The retainer 40 is seated in the seating groove 22 of the valve plate 20. The retainer 40 fixes the valve plate 30 to the seating recess 22 and regulates the operation of the spring part 35. The retainer 40 is formed with a restricting portion 42 at a position corresponding to the spring portion 35. The regulating unit 42 controls the operation of the spring unit 35, and forms an interval between the bottom surface of the seating groove 22 to a predetermined value to regulate the operation of the spring unit 35. Done.

In addition, a pressing protrusion 45 for pressing the fixing part 34 is formed at one side of the retainer 40 to correspond to the fixing part 34.

On the other hand, the valve device of the present embodiment shown in the above description and the drawings has been described mainly on the discharge valve, and only the main parts are shown.

It will be described in detail below to operate the embodiment of the present invention having the configuration as described above.

The valve plate 30 has elasticity in terms of its material and shape, and is operated by the pressure in the compression chamber 6 'and its elasticity, and the outlet 32 is opened in the valve plate 20. (24) is opened and closed.
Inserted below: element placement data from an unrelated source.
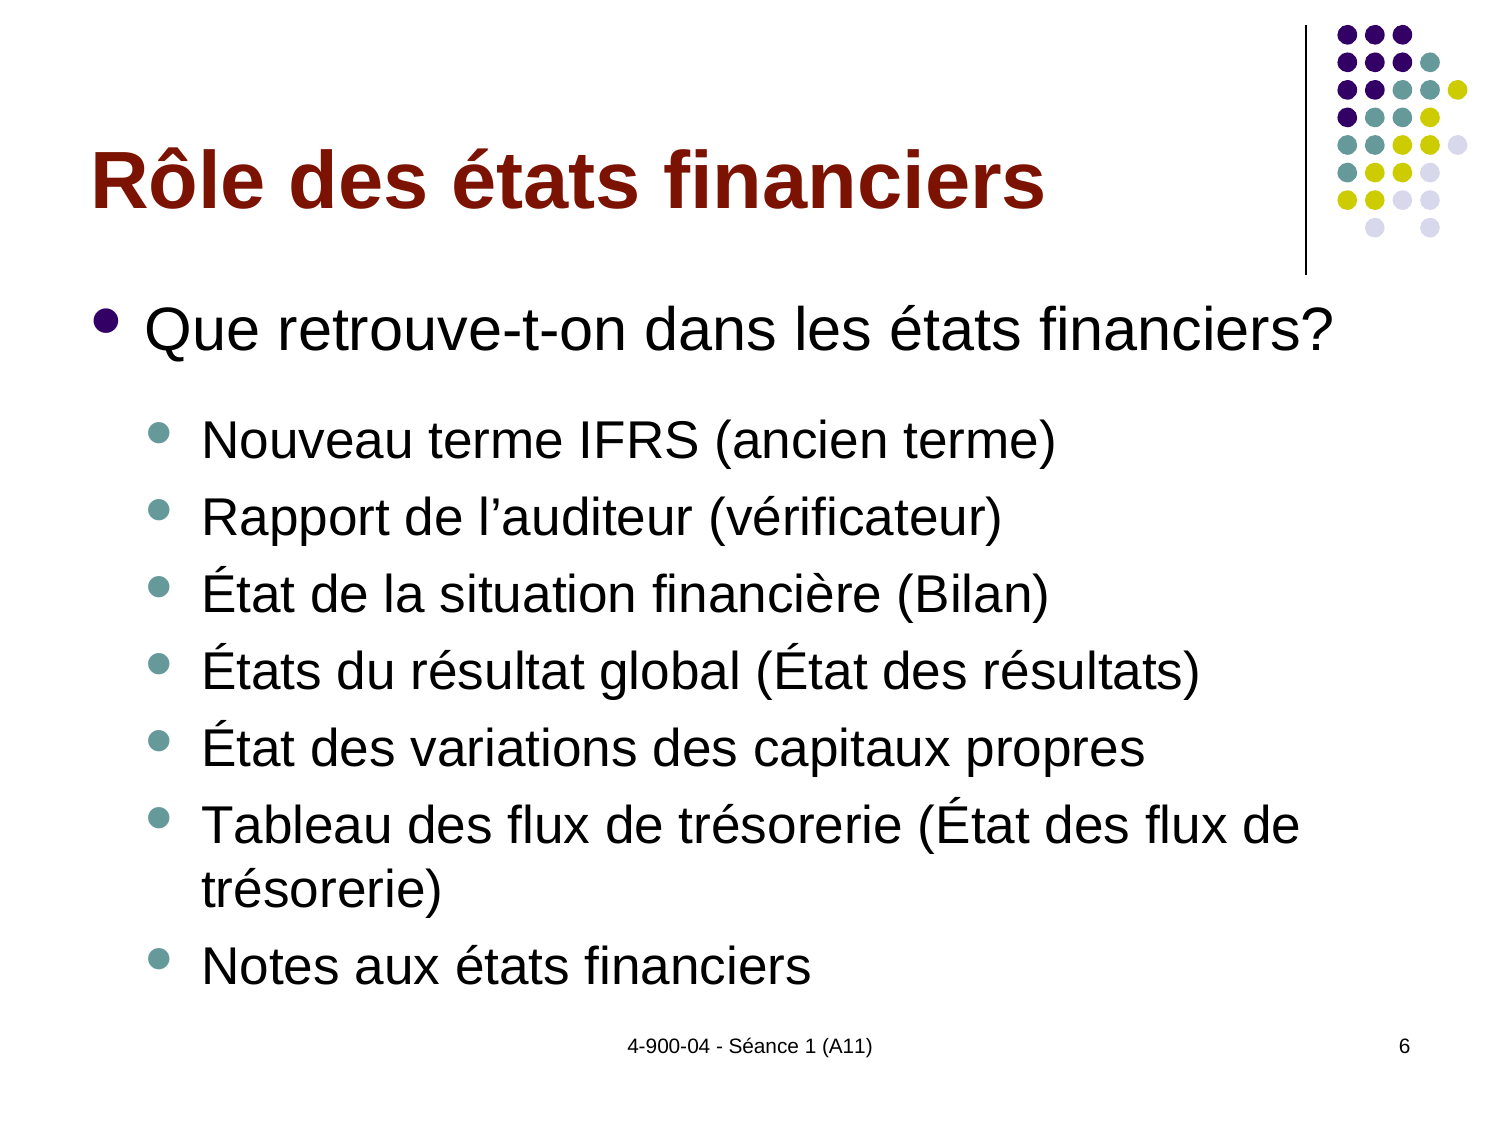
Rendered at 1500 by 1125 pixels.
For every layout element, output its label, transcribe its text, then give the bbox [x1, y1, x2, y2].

text_box <numéro> [1074, 1025, 1426, 1101]
text_box 4-900-04 - Séance 1 (A11) [512, 1025, 988, 1101]
title Rôle des états financiers [74, 20, 1313, 233]
list Que retrouve-t-on dans les états financiers? Nouveau terme IFRS (ancien terme) Rapport de l’auditeur (vérificateur) État de la situation financière (Bilan) États du résultat global (État des résultats) État des variations des capitaux propres Tableau des flux de trésorerie (État des flux de trésorerie) Notes aux états financiers [75, 282, 1426, 1006]
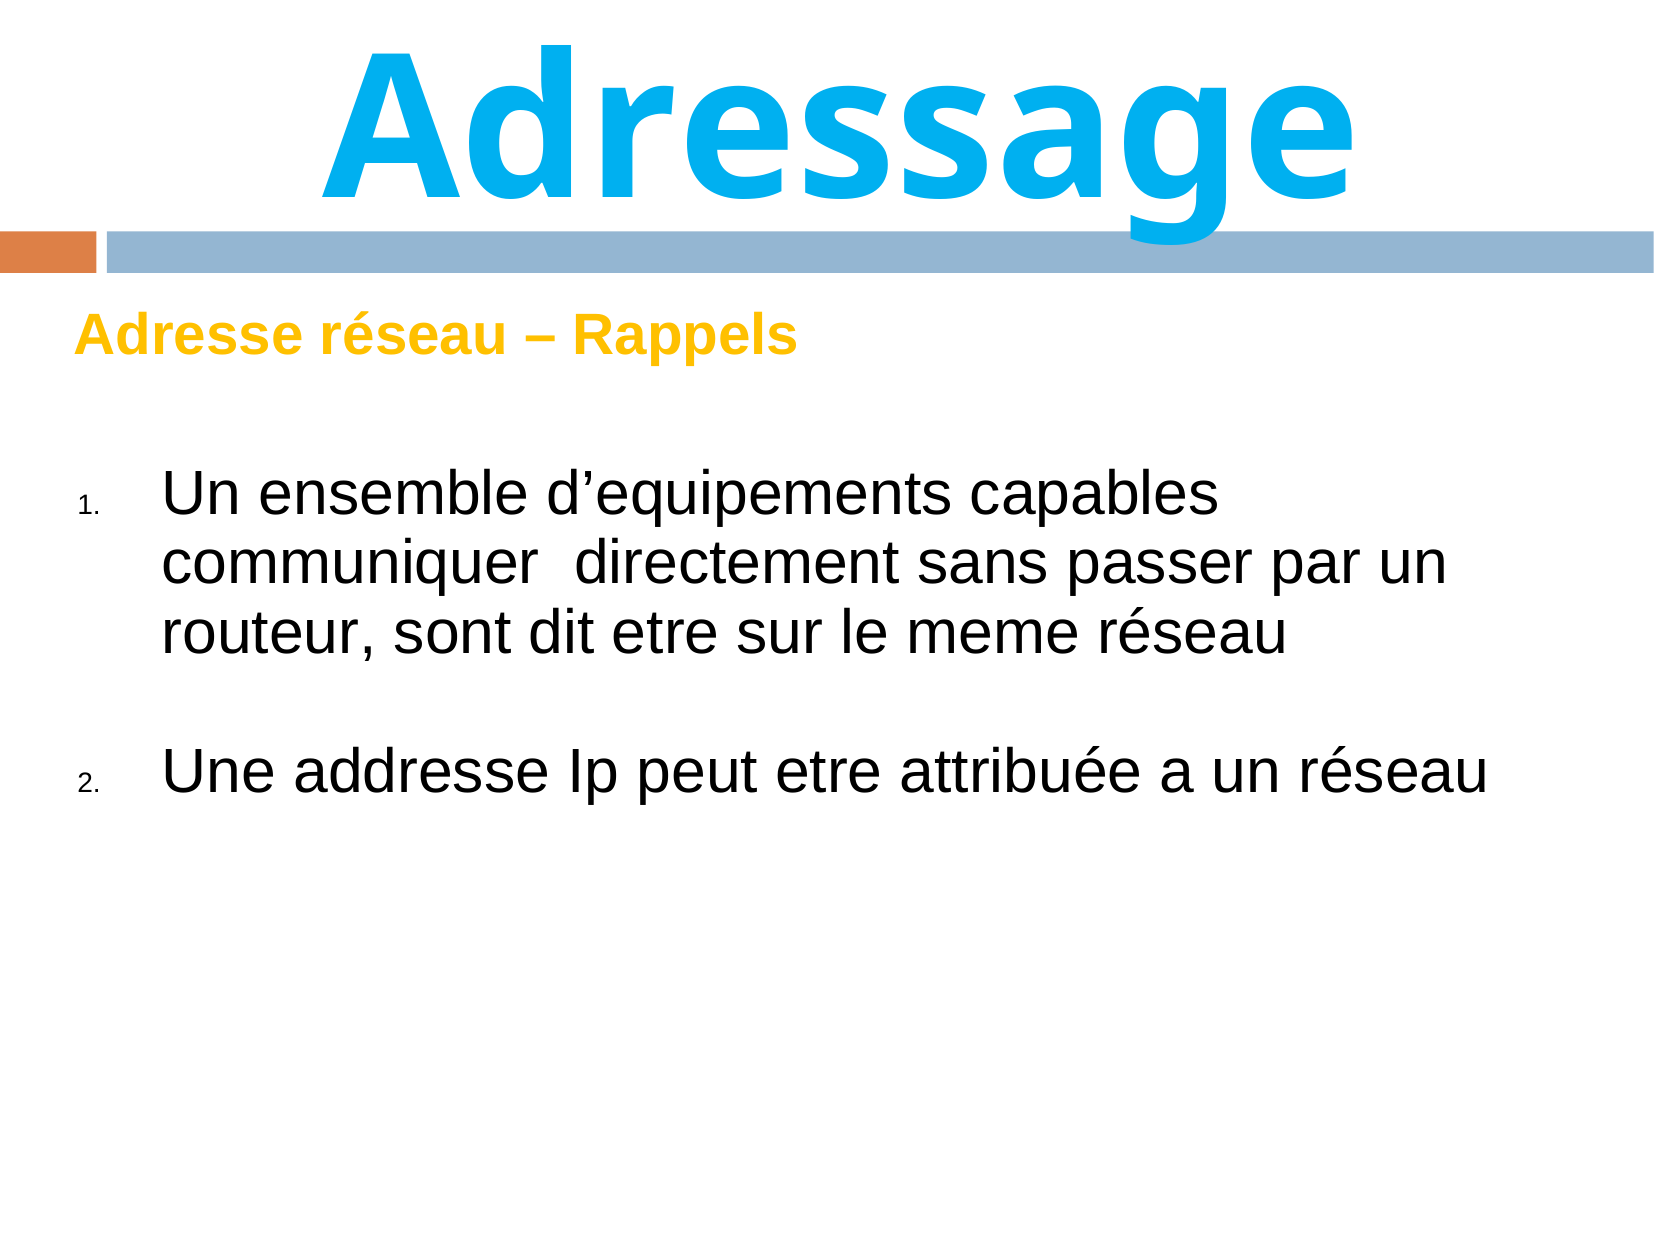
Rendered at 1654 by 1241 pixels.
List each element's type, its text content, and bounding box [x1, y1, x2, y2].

text_box Adresse réseau – Rappels [42, 307, 864, 373]
text_box Un ensemble d’equipements capables communiquer directement sans passer par un routeur, sont dit etre sur le meme réseau Une addresse Ip peut etre attribuée a un réseau [0, 420, 1568, 846]
text_box Adressage [123, 41, 1530, 249]
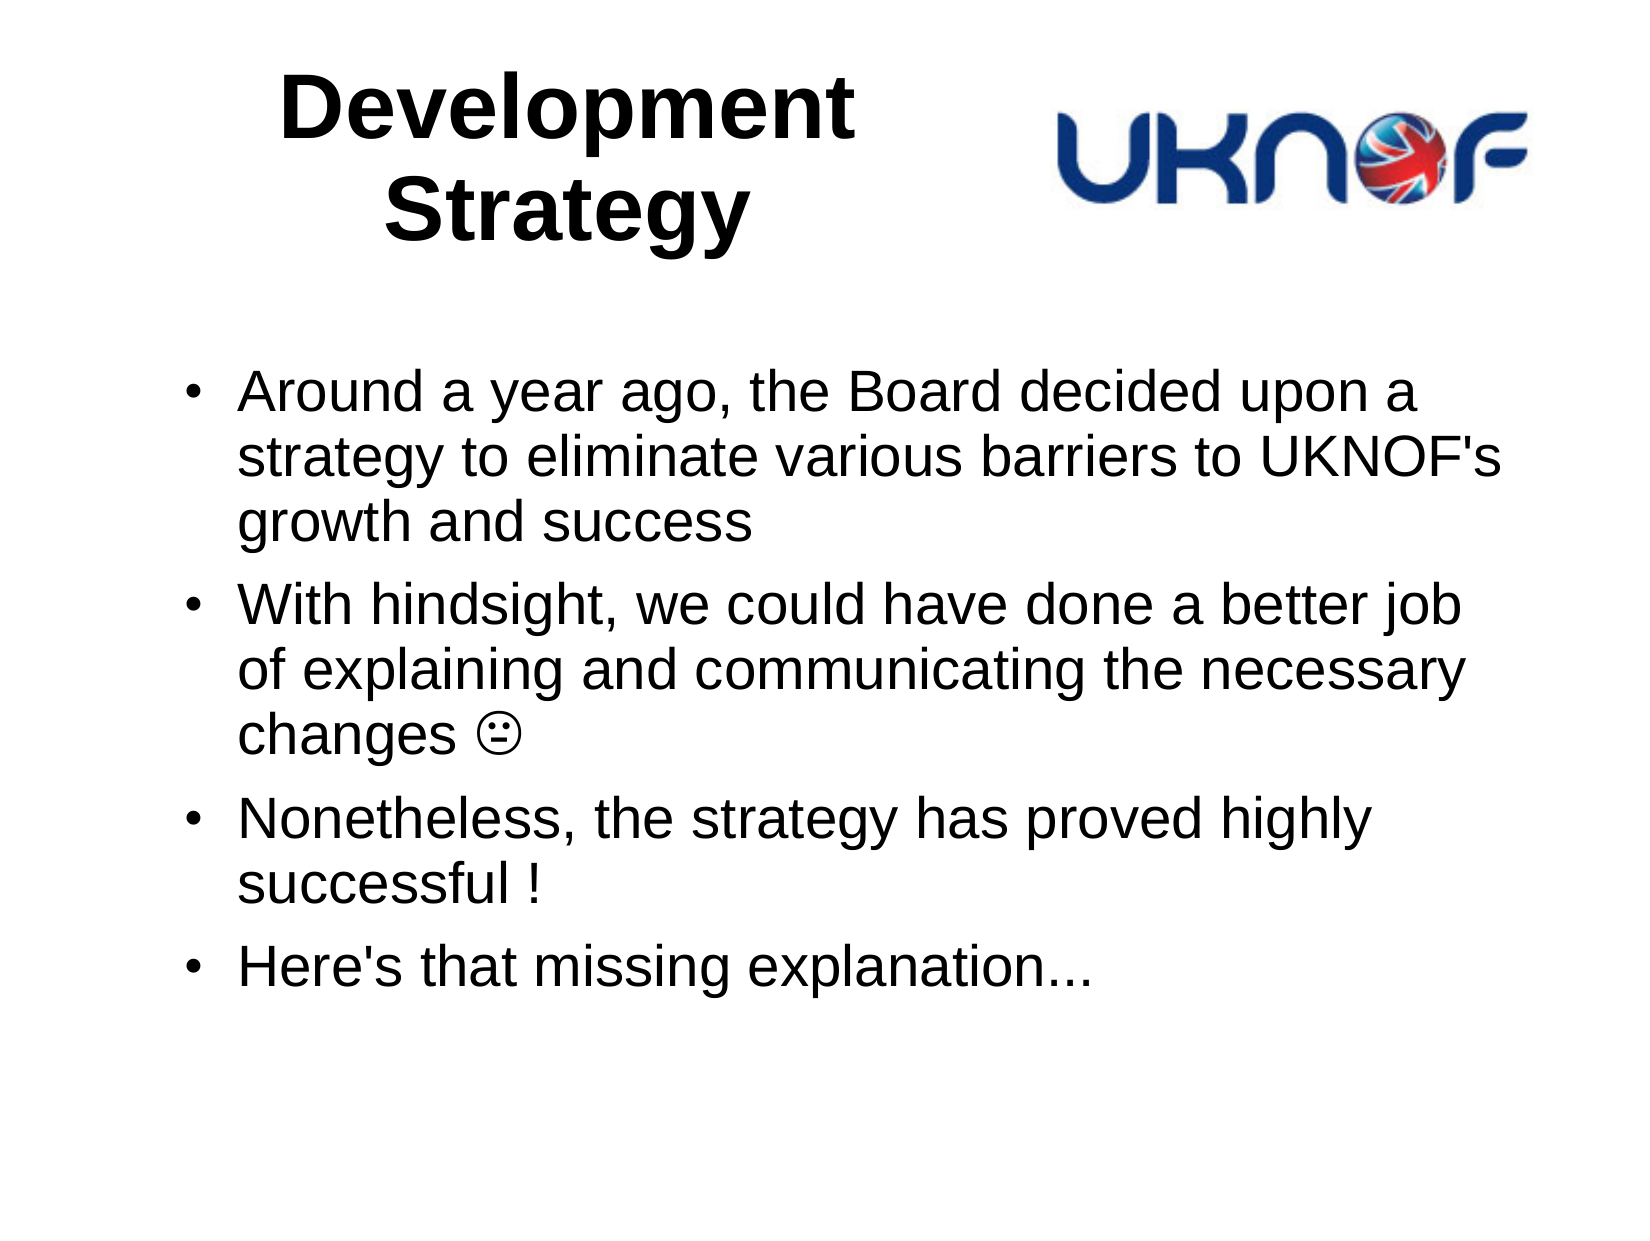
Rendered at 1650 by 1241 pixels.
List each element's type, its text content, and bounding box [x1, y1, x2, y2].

picture [1050, 93, 1536, 225]
list Around a year ago, the Board decided upon a strategy to eliminate various barriers to UKNOF's growth and success With hindsight, we could have done a better job of explaining and communicating the necessary changes  Nonetheless, the strategy has proved highly successful ! Here's that missing explanation... [123, 358, 1524, 1234]
title Development Strategy [123, 37, 1013, 279]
That is, when the piston 7 performs the compression stroke and the pressure inside the compression chamber 6 ′ is greater than or equal to a certain level, the opening and closing portion 32 of the valve plate 30 is spaced apart from the valve plate 20 to discharge the outlet. (24) will open.

In this way, the refrigerant compressed by the valve plate 30 opening the discharge port 24 is discharged to the outside of the compression chamber 6 '.

At this time, the spring part 35 prevents the valve plate 30 from being excessively opened by being regulated by the elastic force and the restricting part 42, and is quickly restored after the opening to close the discharge port 24. Allow the following administrations to take place:

In the present specification, the valve device of the present invention has been described using the discharge valve as an example, but may be applied to the intake valve, and various modifications and variations can be made by any person skilled in the art within the scope of rights described in the claims of the present invention.

The valve device of the hermetic compressor according to the present invention as described in detail above was formed integrally with the valve spring to control the opening and closing operation of the valve plate, thereby reducing the number of components of the valve device as a whole, resulting in a low manufacturing cost and assembly work. Can improve the workability.

In addition, as the number of parts to be assembled is relatively reduced, the assembly tolerance is relatively reduced, and the discharge operation of the compressed refrigerant is more precisely performed, thereby improving the operation characteristics of the compressor, thereby improving reliability.

Claims (2)

A valve plate having a communication hole for communication with the compression chamber, A valve plate installed on the valve plate to open and close the communication hole; A retainer for fixing the valve plate to the valve plate; The valve device of the hermetic compressor, which is integrally formed with the valve plate and is regulated by the retainer, exerts elasticity and includes a valve spring for controlling the opening and closing operation of the valve plate. The valve apparatus of claim 1, wherein the valve spring portion is integrally formed to extend from the front end of the valve plate and exerts an elastic force while being regulated by one side of the inner surface of the retainer.